Information supplied:

----

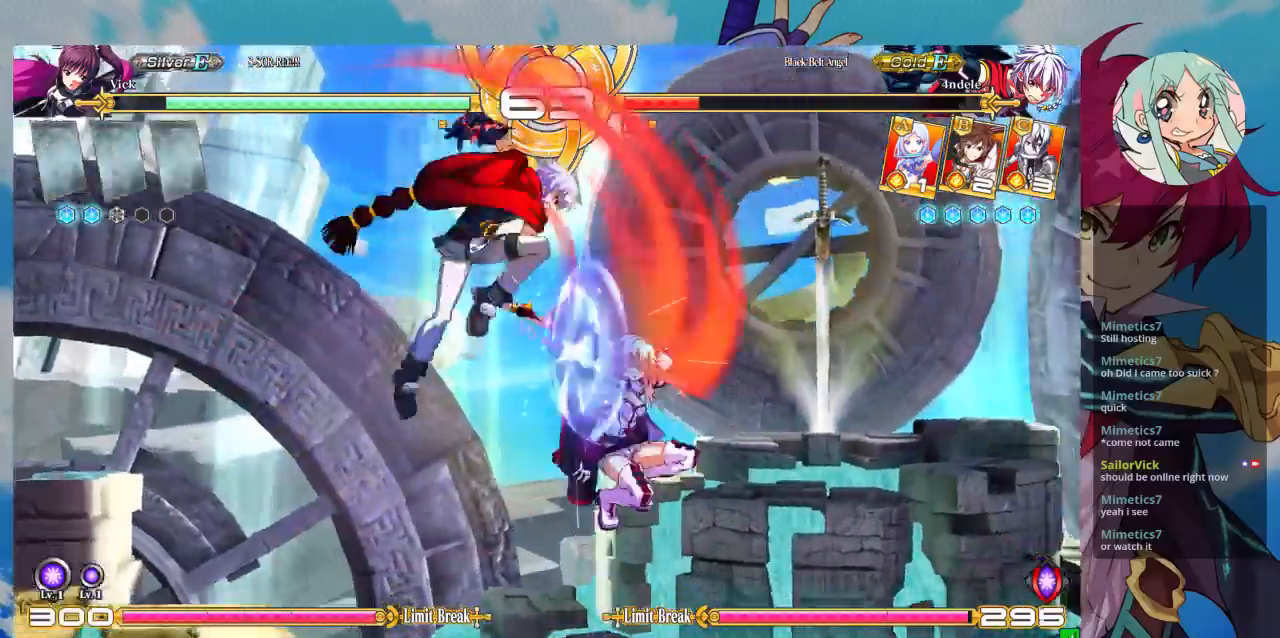
{"dt_ms": 500, "buttons": ["SQUARE"], "left_stick": "right", "events": [[200, "left_stick", "right"], [433, "SQUARE", "down"]]}
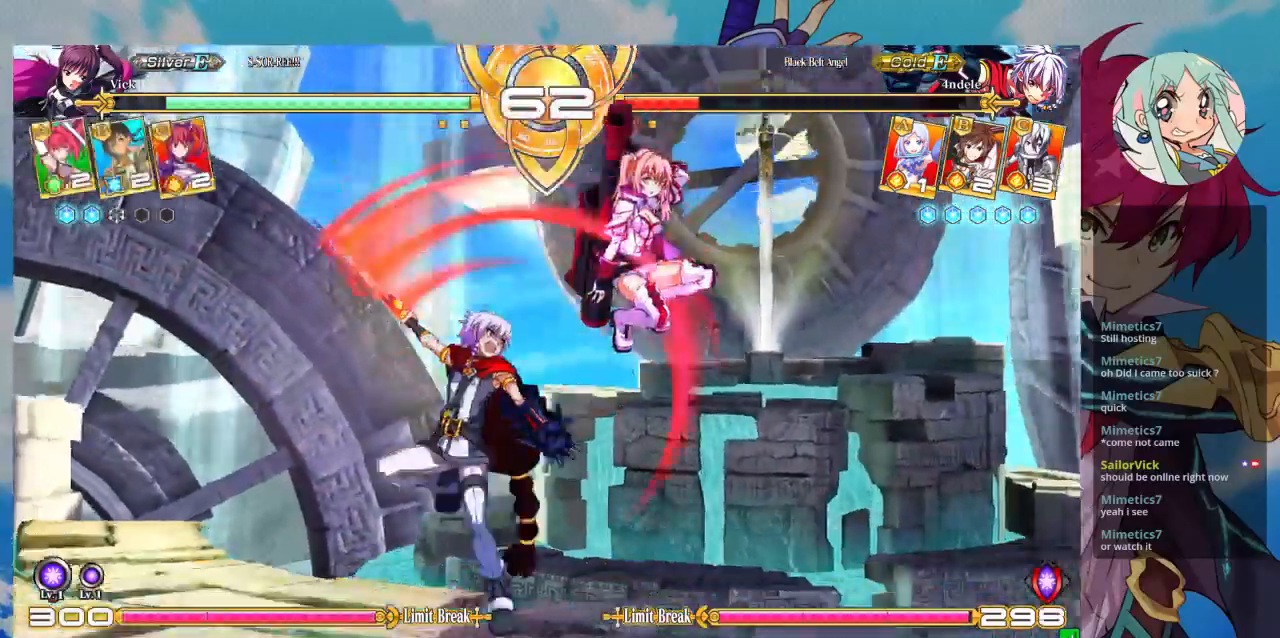
{"dt_ms": 1000, "buttons": [], "left_stick": "down"}
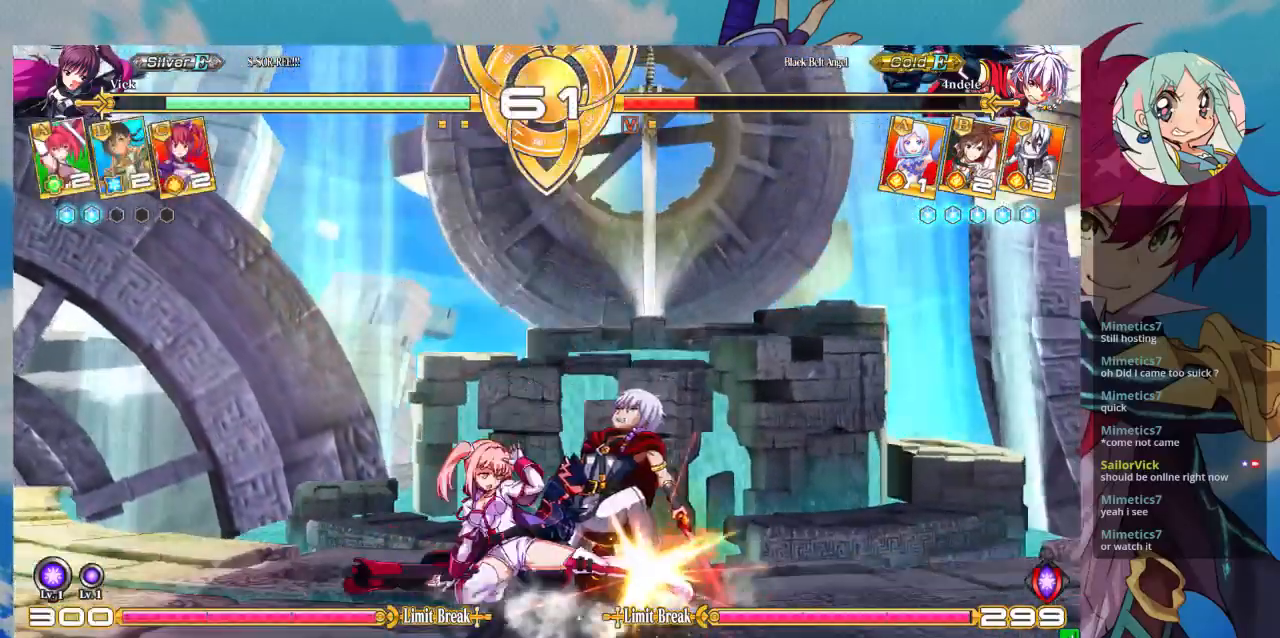
{"dt_ms": 500, "buttons": [], "left_stick": "center", "events": [[100, "SQUARE", "down"], [100, "left_stick", "down-left"], [200, "SQUARE", "up"], [333, "TRIANGLE", "down"], [367, "left_stick", "center"], [400, "TRIANGLE", "up"]]}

----

Task instructions:
Some lines in the material contain "events". Show all of them.

Solution for this exercise:
{"dt_ms": 500, "buttons": ["SQUARE"], "left_stick": "right", "events": [[200, "left_stick", "right"], [433, "SQUARE", "down"]]}
{"dt_ms": 500, "buttons": [], "left_stick": "center", "events": [[100, "SQUARE", "down"], [100, "left_stick", "down-left"], [200, "SQUARE", "up"], [333, "TRIANGLE", "down"], [367, "left_stick", "center"], [400, "TRIANGLE", "up"]]}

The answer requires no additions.